Un conseil indépendant rémunéré exclusivement par honoraires suffit très largement à ce niveau, sans banque privée captive ni family office. Cette page détaille comment garder les choses simples, sans rien laisser au hasard.
Ce que change vraiment un patrimoine de 1 million d’euros
Un capital financier d’un million d’euros marque un vrai palier. Il génère des revenus significatifs, ouvre l’accès à des solutions réservées aux investisseurs avertis, et fait entrer la transmission dans le champ des sujets à traiter sérieusement. Mais il reste en deçà du niveau où la structuration lourde, holding, assurance-vie luxembourgeoise, poche importante d’actifs non-cotés en direct, devient réellement utile. C’est précisément ce qui en fait un palier où la simplicité est un atout, pas une limite.
Ce que je constate le plus souvent à ce niveau, c’est un patrimoine bien constitué mais mal ordonné, rarement un manque de sophistication. Le vrai gisement de valeur est là, dans la mise en ordre, pas dans l’ajout de complexité.
Une précision de vocabulaire s’impose. Le patrimoine financier, ce sont les capitaux à investir, liquidités, titres et contrats. Le patrimoine total y ajoute la résidence principale, l’immobilier et l’éventuel outil professionnel. Cette page traite du placement d’un million d’euros de capital financier, qu’il provienne d’une cession, d’un héritage ou d’une épargne constituée. La bonne stratégie découle ensuite de l’origine des fonds et des objectifs, revenus, transmission, sécurité, bien plus que du seul montant.
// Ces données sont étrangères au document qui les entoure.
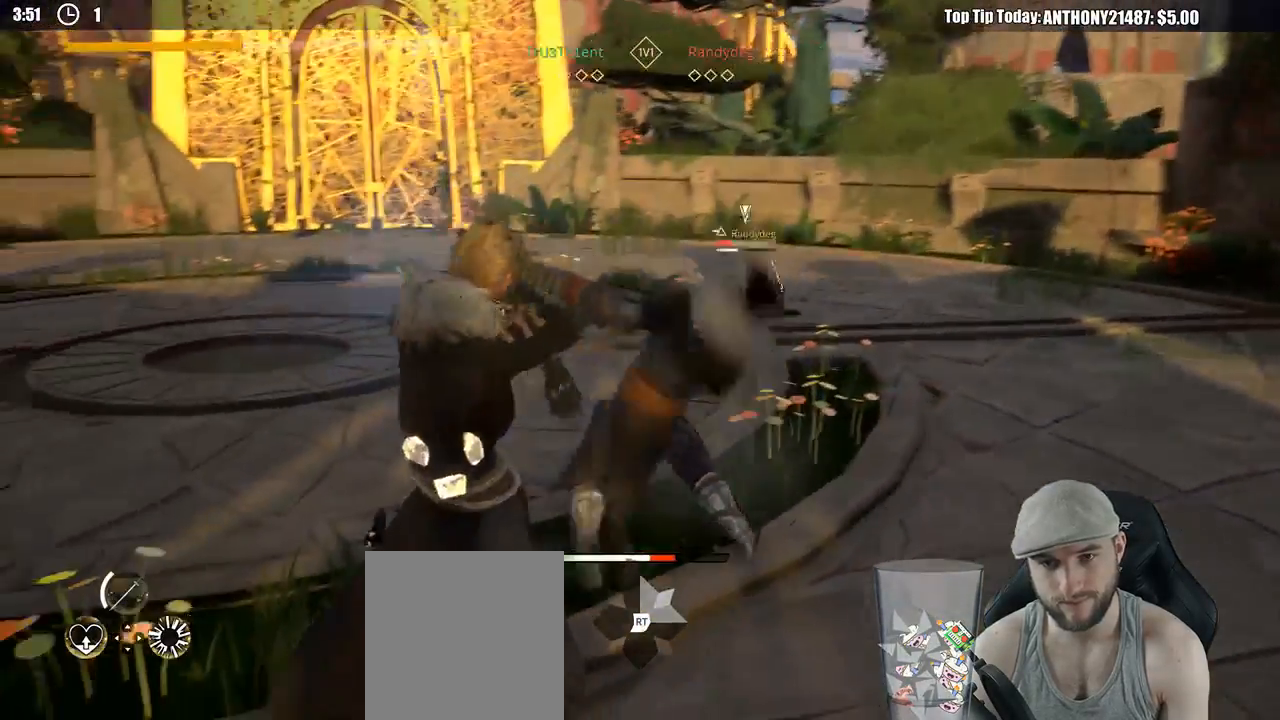
{"buttons": [], "left_stick": "up", "right_stick": "center", "events": [[267, "L2", "up"], [350, "X", "down"], [433, "X", "up"]]}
Pour une vue par palier, nous renvoyons à notre guide général sur le placement d’un patrimoine de 1 à 10 millions d’euros, et à sa déclinaison pour placer 5 millions d’euros.
À 1 million d’euros, la simplicité est une stratégie
La tentation, à ce niveau de patrimoine, est de croire qu’il faut de la complexité pour être bien géré. C’est souvent l’inverse. La sophistication a un coût, en frais, en temps et en risque d’erreur, et elle ne se justifie que lorsqu’un objectif précis l’exige. À 1 million d’euros, la plupart des besoins se couvrent avec des enveloppes connues et bien utilisées.
Cette simplicité n’est pas l’absence de travail, elle en est le fruit. La valeur d’un conseil, à ce niveau, tient à ce qu’il choisit de ne pas faire, à l’ordre dans lequel il agit et au moment où il déclenche la transmission. Simple à énoncer ne veut pas dire simple à exécuter au bon moment.
Trois principes tiennent l’essentiel. D’abord, privilégier des enveloppes lisibles, dont on comprend la fiscalité et les règles de sortie. Ensuite, éviter les produits dont on ne sait pas expliquer les frais réels. Enfin, ne complexifier que lorsqu’un objectif le commande, une transmission à organiser, un revenu à sécuriser, une fiscalité à lisser dans le temps.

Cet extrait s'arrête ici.